Pelayan Muslim di Paris, Dipukul Karena Sajikan Bir di Bulan Ramadhan

Pelayan Muslim di Paris, Dipukul Karena Sajikan Bir di Bulan Ramadhan
Pelayan Muslim di Paris, Dipukul Karena Sajikan Bir di Bulan Ramadhan
Pelayan Muslim di Paris, Dipukul Karena Sajikan Bir di Bulan Ramadhan - Kejadian pemukulan kembali terjadi di bulan Puasa Ramadhan, seorang pelayan perempuan yang bekerja disalah satu bar ternama di Nice, Paris ini menjadi amukan dua pria yang tak dikenal asal usulnya. Menurut pengakuan sang pelayan, ia dipukul karena menyajikan minum keras sehingga membuat kedua pria tersebut memukul dan menghinanya telah mempermalukan agama Islam.

Hal ini pun membuat sang pelayan perempuan langsung melaporkan pemukulan tersebut kepada pihak berwajib.

Saat tiba di kantor polisi, perempuan tersebut mengatakan bahwa dia sangat takut atas insiden tersebut.

"Saya sangat takut dengan insiden tersebut, karena posisi saya sendirian di dalam bar, saya kaget mereka langsung menyerang saya" ujar dia seperti dikutip The Independent.

Ia pun mengklarifikasikan sebelum pemukulan terjadi, kedua pria itu telah menunjuk dirinya dan berbicara dengan bahasa Arab, mereka mengatakan.

"Kamu sangat memalukan menyajikan alkohol pada bulan Ramadhan. Jika saya adalah Tuhan, maka kamu akan saya gantung."

Atas perkataan tersebut, sang pelayan pun membela diri dan kembali mengatakan, "Kalian itu bukan Tuhan saya, kalian tidak berhak menghakimi saya seperti ini.
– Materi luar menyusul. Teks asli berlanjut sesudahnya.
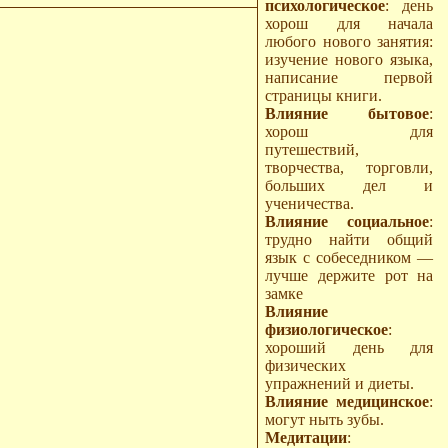
психологическое
: день
хорош для начала
любого нового занятия:
изучение нового языка,
написание первой
страницы книги.
Влияние бытовое
:
хорош для
путешествий,
творчества, торговли,
больших дел и
ученичества.
Влияние социальное
:
трудно найти общий
язык с собеседником —
лучше держите рот на
замке
Влияние
физиологическое
:
хороший день для
физических
упражнений и диеты.
Влияние медицинское
:
могут ныть зубы.
Медитации
: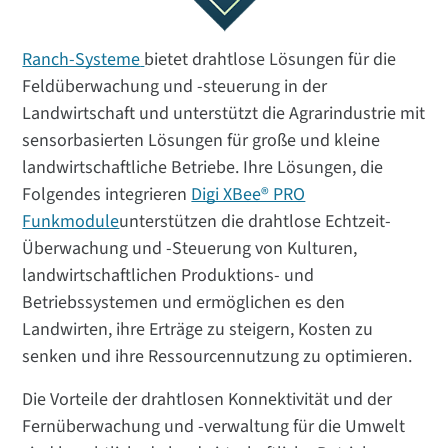
Ranch-Systeme
bietet drahtlose Lösungen für die
Feldüberwachung und -steuerung in der
Landwirtschaft und unterstützt die Agrarindustrie mit
sensorbasierten Lösungen für große und kleine
landwirtschaftliche Betriebe. Ihre Lösungen, die
Folgendes integrieren
Digi XBee® PRO
Funkmodule
unterstützen die drahtlose Echtzeit-
Überwachung und -Steuerung von Kulturen,
landwirtschaftlichen Produktions- und
Betriebssystemen und ermöglichen es den
Landwirten, ihre Erträge zu steigern, Kosten zu
senken und ihre Ressourcennutzung zu optimieren.
Die Vorteile der drahtlosen Konnektivität und der
Fernüberwachung und -verwaltung für die Umwelt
Karena saya hanya pelayan".

Namun, bukan hanya itu menurut pengakuan sang pelayan, kedua pria tersebut mengucapkan kata pelacur dan jalang sebelum meninggalkan bar tersebut. Namun, setelah mereka pergi, salah seorang pria tersebut langsung memukulnya hingga terjatuh.

"Saya dipukul, saya sangat takut." ucap sang pelayan.

Dalam kasus tersebut, sang perempuan tidak ingin menunjukkan identitas dirinya, mungkin karena ia malu karena dipukul. Meski demikian ia juga berharap  tidak ada kejadian seperti ini lagi yang menimpa para perempuan.

"Saya tidak berpikir di Perancis merupakan negara yang bebas. Saya dipukul seperti ini. Saya takut mereka bisa kembali lagi dan memukul saya."

Pihak polisi pun langsung mencari kedua pelaku yang memukul korban, menurut koran lokal dua pria itu telah diidentifikasi, namun belum juga ditahan.